The Problem: Network Address Translation aka NAT

The problem boils down to the fact that SIP and RTP were written with a deliberate ignorance of NAT coupled with the fact that just about every home and small business user on the internet will be behind a NAT.

NAT stands for Network Address Translation and it became popular in the mid-90’s as a way to share a single IPv4 address amongst multiple devices on a single private network. It allowed ISP’s to only need to allocate one IPv4 address per customer (or sometimes none if they were particularly stingy and double NATted their customers). It was a short term fix for the problem of scarce IPv4 addresses. Unfortunately the consequences of using NAT are that lots of protocols designed to work on the internet break and require fixes or workarounds thus resulting in a workaround for the protocol to the NAT workaround.

SIP is one of the protocols that is severely affected by NAT. SIP’s main job is to set up a media stream between two or more end points and to do that it transmit the internet addresses of the media stream endpoints. That works fine in a non-NAT World but as soon as NAT is introduced into the equation the internet addresses will often end up being private network addresses that are unusable by destination SIP devices.

The Solution: STUN, ICE & TURN (aka alphabet soup)

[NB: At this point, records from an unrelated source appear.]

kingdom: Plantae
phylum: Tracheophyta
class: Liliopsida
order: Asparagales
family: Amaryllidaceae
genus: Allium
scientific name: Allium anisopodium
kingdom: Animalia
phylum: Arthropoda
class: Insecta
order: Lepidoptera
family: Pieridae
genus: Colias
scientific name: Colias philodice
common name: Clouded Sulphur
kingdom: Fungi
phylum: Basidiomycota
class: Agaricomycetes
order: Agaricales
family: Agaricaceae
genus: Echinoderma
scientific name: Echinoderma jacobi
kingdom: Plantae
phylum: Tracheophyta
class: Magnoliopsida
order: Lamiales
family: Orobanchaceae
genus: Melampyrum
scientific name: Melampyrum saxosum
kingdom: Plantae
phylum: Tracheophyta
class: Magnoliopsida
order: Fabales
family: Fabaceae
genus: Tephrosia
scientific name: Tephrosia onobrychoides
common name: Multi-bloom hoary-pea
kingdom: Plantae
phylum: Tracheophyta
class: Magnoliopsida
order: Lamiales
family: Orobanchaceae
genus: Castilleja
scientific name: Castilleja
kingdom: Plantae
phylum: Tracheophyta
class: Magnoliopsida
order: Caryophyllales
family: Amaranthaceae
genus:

Lots of work has been done to help SIP work with NAT. The original STUN standard - Simple Traversal of User Datagram Protocol (UDP) Through Network Address Translators (NATs) – provided a way for devices to determine their public IP address with the intention that they would substitute it for their private IP address when sending a SIP packet to the internet. That helped somewhat but couldn’t help in cases where NATs did both network and port translation and also could cause problems if two devices on the same private network attempted a SIP call.

To provide a more comprehensive solution to SIP’s NAT affliction additional protocols were developed; a new version of STUN was written this time standing for Session Traversal Utilities for NAT and it was joined by ICE, TURN and others. The problem with this more comprehensive solution was that the only way it could reliably solve the problem was by introducing the requirement for a new server that would always be available to proxy the media stream between the two SIP end points. Servers that proxy the media on SIP calls are common place and are the default way that most internet based SIP providers function. While using a proxy for the media does solve NAT issues it introduces a whole set of other issues such as latency, security and codec restrictions amongst others.

The Consequences: one way audio

The most common consequence of a SIP call being affected by NAT is one way audio where the caller cannot hear the callee or vice-versa. The cause of this is one of the RTP streams not being able to reach its required destination. A SIP call between two end points involves creating two RTP streams; one sending the caller’s audio to the callee and the second is simply the reverse, the callee’s audio to the caller. Because the end points for each of the two streams need to be transmitted within SIP packets, and by devices that could be on a private network, there is always potential for the end point addresses to be wrong.